'''
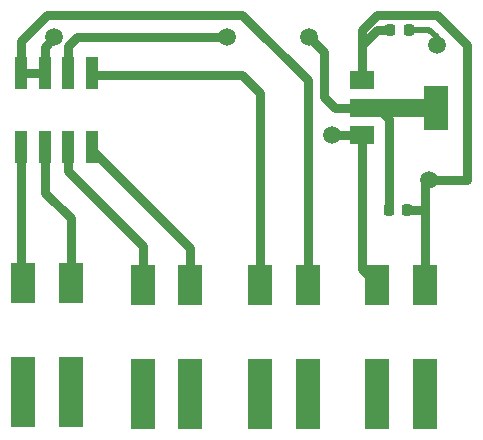
<source format=gbr>
%TF.GenerationSoftware,KiCad,Pcbnew,7.0.9*%
%TF.CreationDate,2023-12-16T14:17:49+09:00*%
%TF.ProjectId,extension,65787465-6e73-4696-9f6e-2e6b69636164,rev?*%
%TF.SameCoordinates,Original*%
%TF.FileFunction,Copper,L1,Top*%
%TF.FilePolarity,Positive*%
%FSLAX46Y46*%
G04 Gerber Fmt 4.6, Leading zero omitted, Abs format (unit mm)*
G04 Created by KiCad (PCBNEW 7.0.9) date 2023-12-16 14:17:49*
%MOMM*%
%LPD*%
G01*
G04 APERTURE LIST*
G04 Aperture macros list*
%AMRoundRect*
0 Rectangle with rounded corners*
0 $1 Rounding radius*
0 $2 $3 $4 $5 $6 $7 $8 $9 X,Y pos of 4 corners*
0 Add a 4 corners polygon primitive as box body*
4,1,4,$2,$3,$4,$5,$6,$7,$8,$9,$2,$3,0*
0 Add four circle primitives for the rounded corners*
1,1,$1+$1,$2,$3*
1,1,$1+$1,$4,$5*
1,1,$1+$1,$6,$7*
1,1,$1+$1,$8,$9*
0 Add four rect primitives between the rounded corners*
20,1,$1+$1,$2,$3,$4,$5,0*
20,1,$1+$1,$4,$5,$6,$7,0*
20,1,$1+$1,$6,$7,$8,$9,0*
20,1,$1+$1,$8,$9,$2,$3,0*%
G04 Aperture macros list end*
%TA.AperFunction,SMDPad,CuDef*%
%ADD10RoundRect,0.225000X0.225000X0.250000X-0.225000X0.250000X-0.225000X-0.250000X0.225000X-0.250000X0*%
%TD*%
%TA.AperFunction,SMDPad,CuDef*%
%ADD11RoundRect,0.225000X-0.225000X-0.250000X0.225000X-0.250000X0.225000X0.250000X-0.225000X0.250000X0*%
%TD*%
%TA.AperFunction,SMDPad,CuDef*%
%ADD12R,1.000000X2.750000*%
%TD*%
%TA.AperFunction,SMDPad,CuDef*%
%ADD13R,2.000000X6.000000*%
%TD*%
%TA.AperFunction,SMDPad,CuDef*%
%ADD14R,2.000000X3.500000*%
%TD*%
%TA.AperFunction,SMDPad,CuDef*%
%ADD15R,2.000000X1.500000*%
%TD*%
%TA.AperFunction,SMDPad,CuDef*%
%ADD16R,2.000000X3.800000*%
%TD*%
%TA.AperFunction,ViaPad*%
%ADD17C,1.500000*%
%TD*%
%TA.AperFunction,Conductor*%
%ADD18C,0.800000*%
%TD*%
%TA.AperFunction,Conductor*%
%ADD19C,1.500000*%
%TD*%
%TA.AperFunction,Conductor*%
%ADD20C,0.500000*%
%TD*%
G04 APERTURE END LIST*
D10*
%TO.P,C1,1*%
%TO.N,Net-(J5-Pin_1)*%
X122060000Y-53340000D03*
%TO.P,C1,2*%
%TO.N,Net-(J1-Pin_1)*%
X120510000Y-53340000D03*
%TD*%
D11*
%TO.P,C2,1*%
%TO.N,Net-(J1-Pin_5)*%
X120370000Y-68580000D03*
%TO.P,C2,2*%
%TO.N,Net-(J1-Pin_1)*%
X121920000Y-68580000D03*
%TD*%
D12*
%TO.P,J1,1,Pin_1*%
%TO.N,Net-(J1-Pin_1)*%
X89250000Y-57020000D03*
%TO.P,J1,2,Pin_2*%
%TO.N,Net-(J1-Pin_2)*%
X89250000Y-63270000D03*
%TO.P,J1,3,Pin_3*%
%TO.N,Net-(J1-Pin_1)*%
X91250000Y-57020000D03*
%TO.P,J1,4,Pin_4*%
%TO.N,Net-(J1-Pin_4)*%
X91250000Y-63270000D03*
%TO.P,J1,5,Pin_5*%
%TO.N,Net-(J1-Pin_5)*%
X93250000Y-57020000D03*
%TO.P,J1,6,Pin_6*%
%TO.N,Net-(J1-Pin_6)*%
X93250000Y-63270000D03*
%TO.P,J1,7,Pin_7*%
%TO.N,Net-(J1-Pin_7)*%
X95250000Y-57020000D03*
%TO.P,J1,8,Pin_8*%
%TO.N,Net-(J1-Pin_8)*%
X95250000Y-63270000D03*
%TD*%
D13*
%TO.P,J4,1,Pin_1*%
%TO.N,Net-(J1-Pin_7)*%
X109506000Y-84180000D03*
D14*
X109506000Y-74930000D03*
D13*
%TO.P,J4,2,Pin_2*%
%TO.N,Net-(J1-Pin_1)*%
X113506000Y-84180000D03*
D14*
X113506000Y-74930000D03*
%TD*%
D13*
%TO.P,J2,1,Pin_1*%
%TO.N,Net-(J1-Pin_2)*%
X89440000Y-84010000D03*
D14*
X89440000Y-74760000D03*
D13*
%TO.P,J2,2,Pin_2*%
%TO.N,Net-(J1-Pin_4)*%
X93440000Y-84010000D03*
D14*
X93440000Y-74760000D03*
%TD*%
D13*
%TO.P,J3,1,Pin_1*%
%TO.N,Net-(J1-Pin_6)*%
X99580000Y-84180000D03*
D14*
X99580000Y-74930000D03*
D13*
%TO.P,J3,2,Pin_2*%
%TO.N,Net-(J1-Pin_8)*%
X103580000Y-84180000D03*
D14*
X103580000Y-74930000D03*
%TD*%
D13*
%TO.P,J5,1,Pin_1*%
%TO.N,Net-(J5-Pin_1)*%
X119412000Y-84180000D03*
D14*
X119412000Y-74930000D03*
D13*
%TO.P,J5,2,Pin_2*%
%TO.N,Net-(J1-Pin_1)*%
X123412000Y-84180000D03*
D14*
X123412000Y-74930000D03*
%TD*%
D15*
%TO.P,U1,1,ADJ*%
%TO.N,Net-(J1-Pin_1)*%
X118110000Y-57630000D03*
%TO.P,U1,2,VO*%
%TO.N,Net-(J1-Pin_5)*%
X118110000Y-59930000D03*
D16*
X124410000Y-59930000D03*
D15*
%TO.P,U1,3,VI*%
%TO.N,Net-(J5-Pin_1)*%
X118110000Y-62230000D03*
%TD*%
D17*
%TO.N,Net-(J1-Pin_1)*%
X92075000Y-53975000D03*
X123825000Y-66040000D03*
%TO.N,Net-(J1-Pin_5)*%
X113665000Y-53975000D03*
X106680000Y-53975000D03*
%TO.N,Net-(J5-Pin_1)*%
X115570000Y-62230000D03*
X124460000Y-54610000D03*
%TD*%
D18*
%TO.N,Net-(J1-Pin_1)*%
X89250000Y-57020000D02*
X91250000Y-57020000D01*
X123825000Y-66040000D02*
X127000000Y-66040000D01*
X127000000Y-66040000D02*
X127000000Y-54610000D01*
X127000000Y-54610000D02*
X124460000Y-52070000D01*
X119380000Y-53340000D02*
X120510000Y-53340000D01*
X123412000Y-66453000D02*
X123412000Y-68580000D01*
X118110000Y-54610000D02*
X119380000Y-53340000D01*
X118110000Y-53340000D02*
X118110000Y-57630000D01*
X91250000Y-57020000D02*
X91250000Y-54800000D01*
X118110000Y-57630000D02*
X118110000Y-54610000D01*
X123825000Y-66040000D02*
X123412000Y-66453000D01*
X91250000Y-54800000D02*
X92075000Y-53975000D01*
X121920000Y-68580000D02*
X123412000Y-68580000D01*
X119380000Y-52070000D02*
X118110000Y-53340000D01*
X124460000Y-52070000D02*
X119380000Y-52070000D01*
X123412000Y-68580000D02*
X123412000Y-74930000D01*
%TO.N,Net-(J1-Pin_5)*%
X118110000Y-59930000D02*
X115810000Y-59930000D01*
X115810000Y-59930000D02*
X114935000Y-59055000D01*
X93250000Y-54705000D02*
X93250000Y-57020000D01*
D19*
X124410000Y-59930000D02*
X119380000Y-59930000D01*
D18*
X120370000Y-60920000D02*
X119380000Y-59930000D01*
X106680000Y-53975000D02*
X93980000Y-53975000D01*
D19*
X119380000Y-59930000D02*
X118110000Y-59930000D01*
D18*
X114935000Y-55245000D02*
X113665000Y-53975000D01*
X93980000Y-53975000D02*
X93250000Y-54705000D01*
X120370000Y-68580000D02*
X120370000Y-60920000D01*
X114935000Y-59055000D02*
X114935000Y-55245000D01*
%TO.N,Net-(J1-Pin_7)*%
X95380000Y-57150000D02*
X95250000Y-57020000D01*
X107950000Y-57150000D02*
X95380000Y-57150000D01*
X109506000Y-74930000D02*
X109506000Y-58706000D01*
X109506000Y-58706000D02*
X107950000Y-57150000D01*
%TO.N,Net-(J1-Pin_2)*%
X89250000Y-63270000D02*
X89250000Y-74570000D01*
X89250000Y-74570000D02*
X89440000Y-74760000D01*
D20*
%TO.N,Net-(J5-Pin_1)*%
X122060000Y-53340000D02*
X123825000Y-53340000D01*
X124460000Y-53975000D02*
X124460000Y-54610000D01*
X123825000Y-53340000D02*
X124460000Y-53975000D01*
D18*
X118110000Y-62230000D02*
X115570000Y-62230000D01*
X118110000Y-73628000D02*
X119412000Y-74930000D01*
X118110000Y-62230000D02*
X118110000Y-73628000D01*
%TO.N,Net-(J1-Pin_8)*%
X95250000Y-63500000D02*
X95250000Y-62230000D01*
X103580000Y-71830000D02*
X95250000Y-63500000D01*
X103580000Y-74930000D02*
X103580000Y-71830000D01*
%TO.N,Net-(J1-Pin_6)*%
X93250000Y-65310000D02*
X93250000Y-62230000D01*
X99580000Y-71640000D02*
X93250000Y-65310000D01*
X99580000Y-74930000D02*
X99580000Y-71640000D01*
%TO.N,Net-(J1-Pin_1)*%
X107950000Y-52070000D02*
X91440000Y-52070000D01*
X91440000Y-52070000D02*
X89250000Y-54260000D01*
X89250000Y-54260000D02*
X89250000Y-57020000D01*
X113506000Y-57626000D02*
X107950000Y-52070000D01*
X113506000Y-74930000D02*
X113506000Y-57626000D01*
%TO.N,Net-(J1-Pin_4)*%
X91250000Y-67120000D02*
X91250000Y-63270000D01*
X93440000Y-74760000D02*
X93440000Y-69310000D01*
X93440000Y-69310000D02*
X91250000Y-67120000D01*
%TD*%
M02*

</source>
'''
• [PROBLEM TO SOLVE]:
What is asked for is an exact copy of the lines above from the one containing "X106680000Y-53975000D03*" through the one containing "X115810000Y-59930000D02*", and only those.

• [ANSWER FOR THIS EXERCISE]:
X106680000Y-53975000D03*
%TO.N,Net-(J5-Pin_1)*%
X115570000Y-62230000D03*
X124460000Y-54610000D03*
%TD*%
D18*
%TO.N,Net-(J1-Pin_1)*%
X89250000Y-57020000D02*
X91250000Y-57020000D01*
X123825000Y-66040000D02*
X127000000Y-66040000D01*
X127000000Y-66040000D02*
X127000000Y-54610000D01*
X127000000Y-54610000D02*
X124460000Y-52070000D01*
X119380000Y-53340000D02*
X120510000Y-53340000D01*
X123412000Y-66453000D02*
X123412000Y-68580000D01*
X118110000Y-54610000D02*
X119380000Y-53340000D01*
X118110000Y-53340000D02*
X118110000Y-57630000D01*
X91250000Y-57020000D02*
X91250000Y-54800000D01*
X118110000Y-57630000D02*
X118110000Y-54610000D01*
X123825000Y-66040000D02*
X123412000Y-66453000D01*
X91250000Y-54800000D02*
X92075000Y-53975000D01*
X121920000Y-68580000D02*
X123412000Y-68580000D01*
X119380000Y-52070000D02*
X118110000Y-53340000D01*
X124460000Y-52070000D02*
X119380000Y-52070000D01*
X123412000Y-68580000D02*
X123412000Y-74930000D01*
%TO.N,Net-(J1-Pin_5)*%
X118110000Y-59930000D02*
X115810000Y-59930000D01*
X115810000Y-59930000D02*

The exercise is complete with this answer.